COTS Journal

Hurdles Fall for Doing Intel x86 DSP on OpenVPX

By: Ian Stalker, Curtiss-Wright Controls Embedded Computing

Enhanced vector graphics and Serial RapidIO support are opening the way for Intel processing to meet military embedded DSP needs.

With Intel’s introduction this month of its new Intel Core i7-2715QE next-generation quad-core processor, the design of x86-based embedded military digital signal processing (DSP) systems takes a great leap forward. The new processor, which is faster and more power efficient than its previous generation, also features the new 256-bit wide Intel Advanced Vector Extensions (AVX) floating-point instructions (Figure 1). DSP algorithms rely heavily on the throughput of vector instructions and so will benefit greatly. Before the introduction of Intel AVX, vectorized signal processing functions have been limited to 128 bits. 

Of equal interest to signal processing system designers is the fact that with this platform, Serial RapidIO (S-RIO), the preferred fabric for the types of processor-to-processor communications required by demanding DSP systems, is now for the first time, supported, thanks to IDT’s upcoming PCIe Gen2 to S-RIO Gen2 protocol conversion bridging semiconductor products.
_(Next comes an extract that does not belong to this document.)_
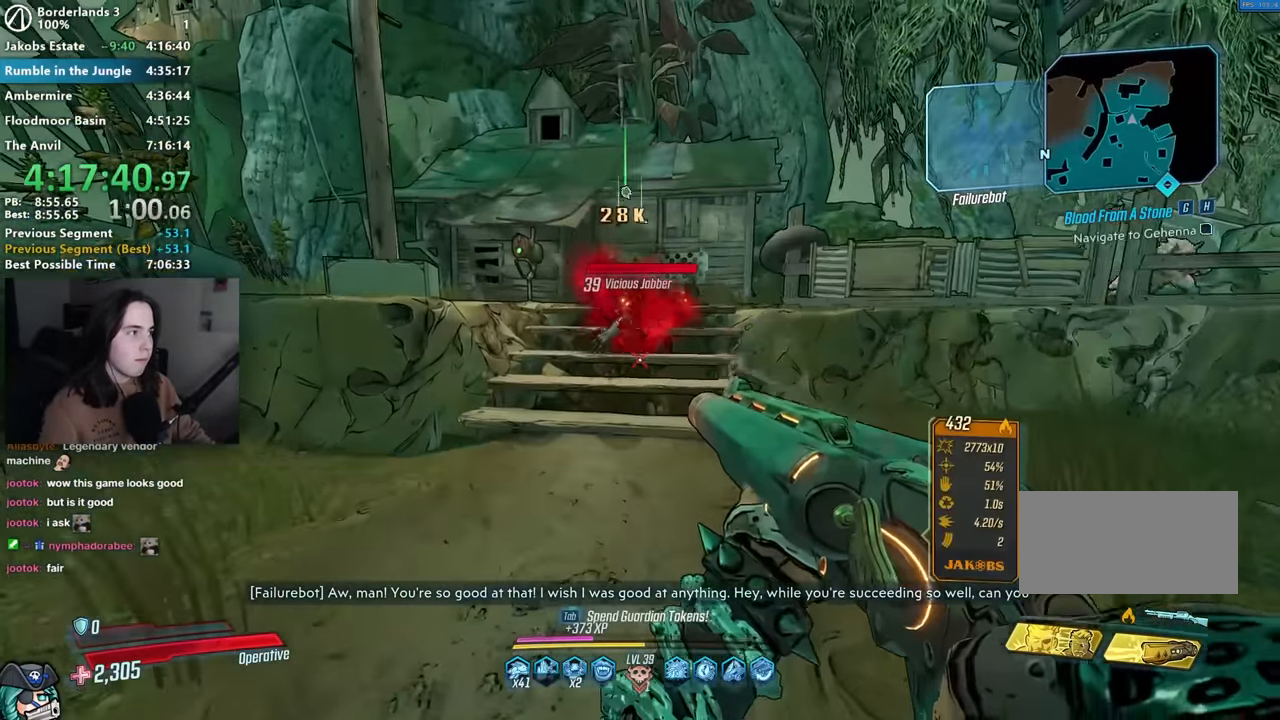
{"keys": ["a"], "mouse": [], "events": [[34, "w", "down"], [67, "a", "up"], [117, "a", "down"], [217, "a", "up"], [350, "space", "down"], [400, "a", "down"], [400, "space", "up"], [450, "w", "up"]]}
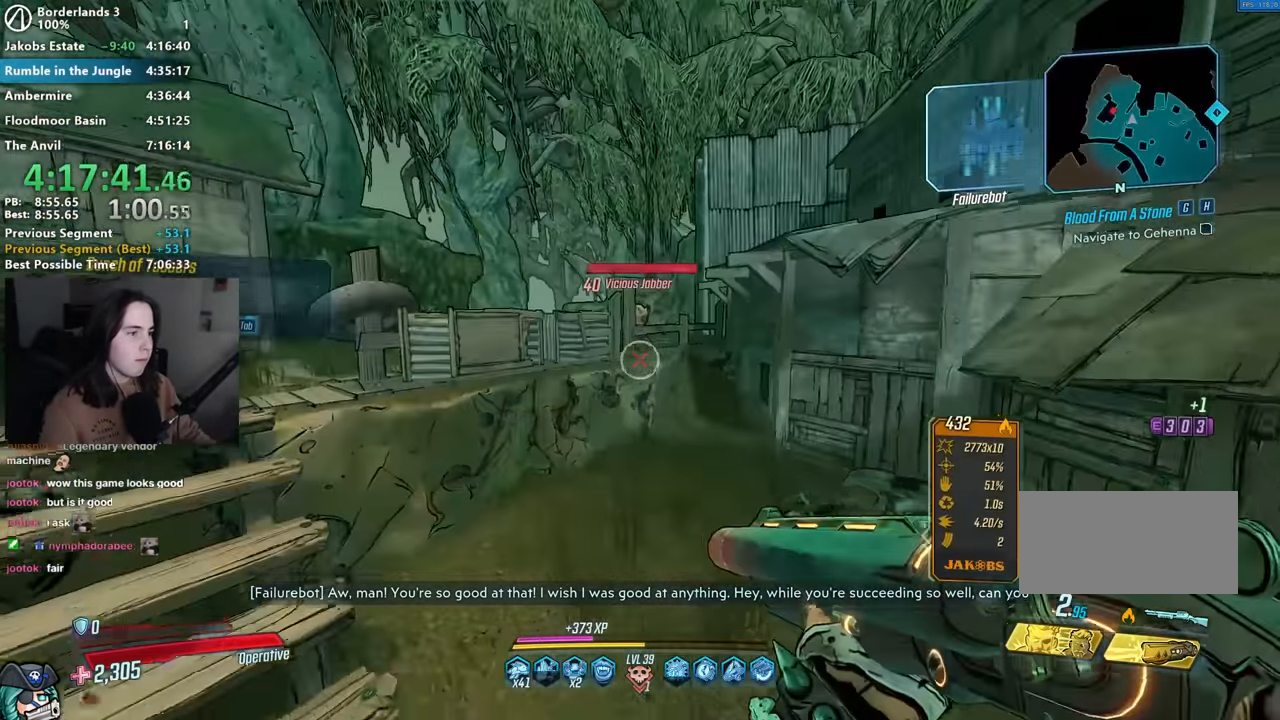
{"keys": ["3"], "mouse": ["left"], "events": [[50, "w", "down"], [134, "w", "up"], [184, "a", "up"], [184, "mouse_right", "down"], [417, "mouse_left", "down"], [467, "1", "down"], [467, "3", "down"], [500, "1", "up"], [500, "mouse_right", "up"]]}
This brings S-RIO, the fabric of choice, well supported by the OpenVPX/VITA 65 standard, to Intel-based open architecture system designs.

Now the latest x86 processor can be used in a RapidIO-based network, supporting reliable packet transmission, any architecture, while also delivering low and predictable latencies and providing the benefits of RapidIO messaging, which are ideal for large peer to peer clusters of processors used in complex signal processing applications.

The DSP Sweet Spot

For embedded DSP designers, Intel’s most recent micro-architecture (code named micro-architecture Sandy Bridge) further establishes the x86 architecture as the leading candidate for the most demanding compute intensive multiprocessor systems. The Intel quad-core processor boasts numerous micro-architecture enhancements and design features over Intel’s previous processors. For example, the new processor is faster at the same clock speeds as earlier processors, because of its more sophisticated caching and branch prediction. This platform also delivers quad-core processing with power levels that match the stringent requirements of rugged embedded military environments: 4 cores at 45W.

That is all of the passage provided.